Goal of the exercise — Write only how many lines in this data include "reacting".

***** Material to process

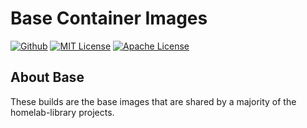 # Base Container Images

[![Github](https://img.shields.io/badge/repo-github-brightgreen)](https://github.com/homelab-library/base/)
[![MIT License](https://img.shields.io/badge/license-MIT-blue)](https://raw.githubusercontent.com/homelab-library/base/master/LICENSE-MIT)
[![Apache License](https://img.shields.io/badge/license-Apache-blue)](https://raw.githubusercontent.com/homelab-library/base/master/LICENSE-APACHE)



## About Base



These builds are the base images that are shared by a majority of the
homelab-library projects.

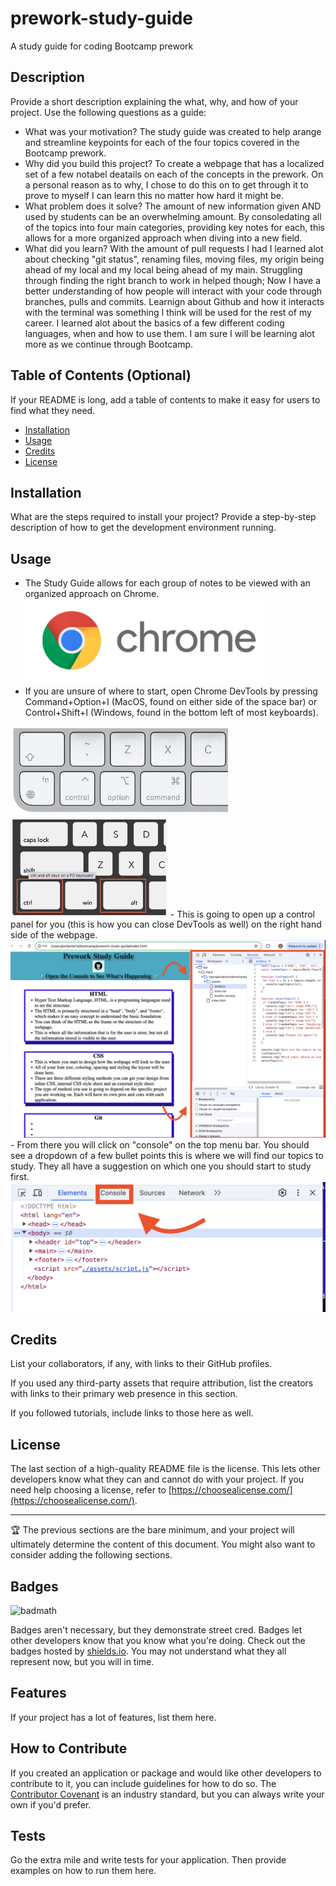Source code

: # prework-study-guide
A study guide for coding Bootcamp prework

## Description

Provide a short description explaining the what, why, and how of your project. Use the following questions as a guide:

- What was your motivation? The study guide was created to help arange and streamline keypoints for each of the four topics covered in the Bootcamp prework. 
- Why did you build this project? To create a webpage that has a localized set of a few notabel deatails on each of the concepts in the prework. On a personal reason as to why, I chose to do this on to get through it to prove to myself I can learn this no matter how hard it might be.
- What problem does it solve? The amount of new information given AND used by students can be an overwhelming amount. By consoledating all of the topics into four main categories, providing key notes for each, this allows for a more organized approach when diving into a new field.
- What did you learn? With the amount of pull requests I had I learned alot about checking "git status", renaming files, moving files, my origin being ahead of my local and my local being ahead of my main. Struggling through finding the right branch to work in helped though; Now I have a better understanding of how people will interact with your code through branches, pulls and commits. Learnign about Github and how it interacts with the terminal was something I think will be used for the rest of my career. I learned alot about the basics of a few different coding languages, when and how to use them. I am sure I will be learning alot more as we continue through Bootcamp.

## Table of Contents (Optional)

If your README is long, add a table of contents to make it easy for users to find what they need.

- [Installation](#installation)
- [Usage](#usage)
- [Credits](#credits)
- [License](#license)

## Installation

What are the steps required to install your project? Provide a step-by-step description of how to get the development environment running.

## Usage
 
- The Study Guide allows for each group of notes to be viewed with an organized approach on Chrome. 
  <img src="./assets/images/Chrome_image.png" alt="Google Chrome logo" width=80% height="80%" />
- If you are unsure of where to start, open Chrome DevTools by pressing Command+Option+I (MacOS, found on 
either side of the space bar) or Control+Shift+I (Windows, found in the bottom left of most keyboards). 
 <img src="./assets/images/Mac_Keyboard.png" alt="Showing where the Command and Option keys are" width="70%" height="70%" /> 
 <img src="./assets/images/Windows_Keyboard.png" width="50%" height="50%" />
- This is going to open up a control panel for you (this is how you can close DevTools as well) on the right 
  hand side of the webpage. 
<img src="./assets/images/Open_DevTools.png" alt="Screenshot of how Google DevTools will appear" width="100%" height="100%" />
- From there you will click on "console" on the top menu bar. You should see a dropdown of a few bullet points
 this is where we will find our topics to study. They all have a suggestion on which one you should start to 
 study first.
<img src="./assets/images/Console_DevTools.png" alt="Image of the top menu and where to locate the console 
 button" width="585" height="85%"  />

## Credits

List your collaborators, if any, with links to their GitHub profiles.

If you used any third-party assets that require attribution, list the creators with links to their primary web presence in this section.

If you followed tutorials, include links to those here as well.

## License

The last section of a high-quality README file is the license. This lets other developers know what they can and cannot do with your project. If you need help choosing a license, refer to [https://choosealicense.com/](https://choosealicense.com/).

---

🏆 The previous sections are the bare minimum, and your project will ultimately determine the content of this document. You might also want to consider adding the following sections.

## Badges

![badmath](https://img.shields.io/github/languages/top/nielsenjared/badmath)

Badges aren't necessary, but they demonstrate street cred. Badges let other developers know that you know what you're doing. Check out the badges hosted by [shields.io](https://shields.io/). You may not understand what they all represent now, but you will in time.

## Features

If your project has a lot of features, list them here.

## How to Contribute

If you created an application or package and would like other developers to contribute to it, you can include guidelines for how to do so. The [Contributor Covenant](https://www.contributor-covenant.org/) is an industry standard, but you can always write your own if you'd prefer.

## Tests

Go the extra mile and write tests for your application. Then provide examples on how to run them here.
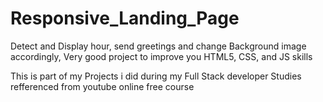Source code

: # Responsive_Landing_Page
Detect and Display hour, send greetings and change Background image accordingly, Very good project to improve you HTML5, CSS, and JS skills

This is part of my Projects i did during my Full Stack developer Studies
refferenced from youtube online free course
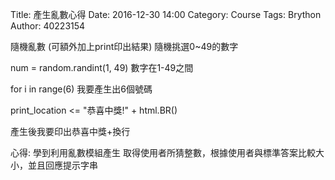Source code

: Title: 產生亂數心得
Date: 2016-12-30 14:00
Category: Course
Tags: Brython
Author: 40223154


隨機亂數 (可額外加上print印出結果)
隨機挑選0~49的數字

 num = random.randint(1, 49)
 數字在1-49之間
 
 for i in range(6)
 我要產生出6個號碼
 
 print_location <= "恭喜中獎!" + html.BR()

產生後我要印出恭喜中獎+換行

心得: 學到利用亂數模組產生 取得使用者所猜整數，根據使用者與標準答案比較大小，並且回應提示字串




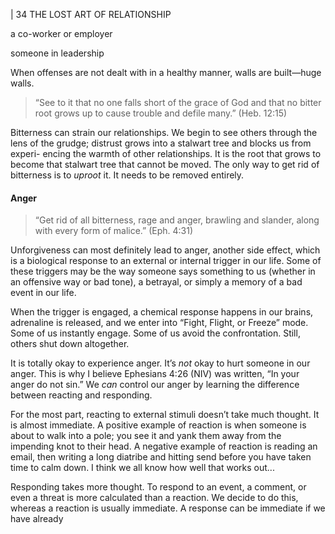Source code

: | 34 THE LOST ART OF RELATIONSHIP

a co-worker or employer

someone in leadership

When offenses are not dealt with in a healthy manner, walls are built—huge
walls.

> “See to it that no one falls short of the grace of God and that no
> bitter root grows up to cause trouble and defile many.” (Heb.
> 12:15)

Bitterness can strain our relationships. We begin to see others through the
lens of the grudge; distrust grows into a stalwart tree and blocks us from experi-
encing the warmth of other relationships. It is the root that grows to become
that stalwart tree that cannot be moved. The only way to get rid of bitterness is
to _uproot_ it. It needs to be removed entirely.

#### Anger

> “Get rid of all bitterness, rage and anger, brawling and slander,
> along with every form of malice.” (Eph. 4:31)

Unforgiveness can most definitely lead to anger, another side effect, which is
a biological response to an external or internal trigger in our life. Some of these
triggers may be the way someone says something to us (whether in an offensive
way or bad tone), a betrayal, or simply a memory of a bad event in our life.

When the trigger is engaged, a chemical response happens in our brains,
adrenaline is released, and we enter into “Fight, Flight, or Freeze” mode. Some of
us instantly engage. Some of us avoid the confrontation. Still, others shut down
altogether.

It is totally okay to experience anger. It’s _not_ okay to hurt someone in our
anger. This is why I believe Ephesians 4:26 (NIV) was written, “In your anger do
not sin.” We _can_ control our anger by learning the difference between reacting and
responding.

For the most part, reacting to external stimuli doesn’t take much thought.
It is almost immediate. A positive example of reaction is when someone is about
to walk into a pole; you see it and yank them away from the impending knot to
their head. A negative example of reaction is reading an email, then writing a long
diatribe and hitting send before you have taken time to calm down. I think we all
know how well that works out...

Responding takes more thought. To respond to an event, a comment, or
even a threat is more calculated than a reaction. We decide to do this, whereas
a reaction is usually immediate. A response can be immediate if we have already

**********

Result of this exercise — 2